A new study has concluded that solar farms can have a significant impact on local environmental conditions, achieving temperature reductions of as much as 5 degrees Centigrade beneath photovoltaic panels under certain circumstances.

Scientists from the UK have released the first detailed study into the effect that solar PV installations can have on local climate conditions, with a view to assessing their potential environmental impact and enabling farmers to make better land management decisions.

The research project undertaken by environmental scientists from Lancaster University and the Centre for Ecology and Hydrology involved the monitoring of a sizeable solar farm situated near the southern English town of Swindon over a year-long period.

The study concluded that solar farms can have a significant impact on local climate conditions, reducing temperatures by to varying extents depending on the season and time of day.

According to the paper “Solar Park Microclimate and Vegetation Management Effects on Grassland Carbon Cycling,” published by the research scientists in the journal Environmental Research Letters, solar installation can achieve reductions in temperatures beneath panels of as much as 5 degrees Centigrade during the summer.

Lancaster University’s Dr. Alona Armstrong said the findings of the study will help fill in a major gap in our understanding of how the breakneck development of large-scale solar farms will affect the broader environment.

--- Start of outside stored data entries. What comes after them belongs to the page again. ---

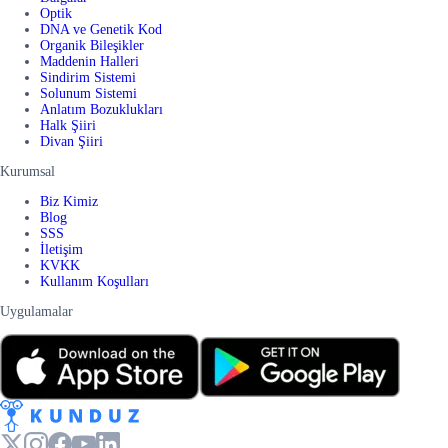
Optik
DNA ve Genetik Kod
Organik Bileşikler
Maddenin Halleri
Sindirim Sistemi
Solunum Sistemi
Anlatım Bozuklukları
Halk Şiiri
Divan Şiiri
Kurumsal
Biz Kimiz
Blog
SSS
İletişim
KVKK
Kullanım Koşulları
Uygulamalar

“Solar parks are appearing in our landscapes but we are uncertain how they will affect the local environment,” said Armstrong. “This is particularly important as solar parks take up more space per unit of power generated compared with traditional sources. This has implications for ecosystems and the provision of goods, for example crops, and services, such as soil carbon storage. But until this study we didn’t understand how solar parks impacted climate and ecosystems.

“With policies in dominant economies supporting solar energy, it is important that we understand the environmental impacts to ensure we get more than just low carbon energy from the land they occupy.”

This heightened understanding could enable farmers and environmental scientists to better manage land situated within the immediate vicinity of solar farms, and pick the most suitable crops or plant species for anticipated environmental shifts.

“The shade under the panels may allow crops to be grown that can’t survive in full sun,” said Armstrong. “Also, water losses may be reduced and water could be collected from the large surfaces of the solar panels and used for crop irrigation.”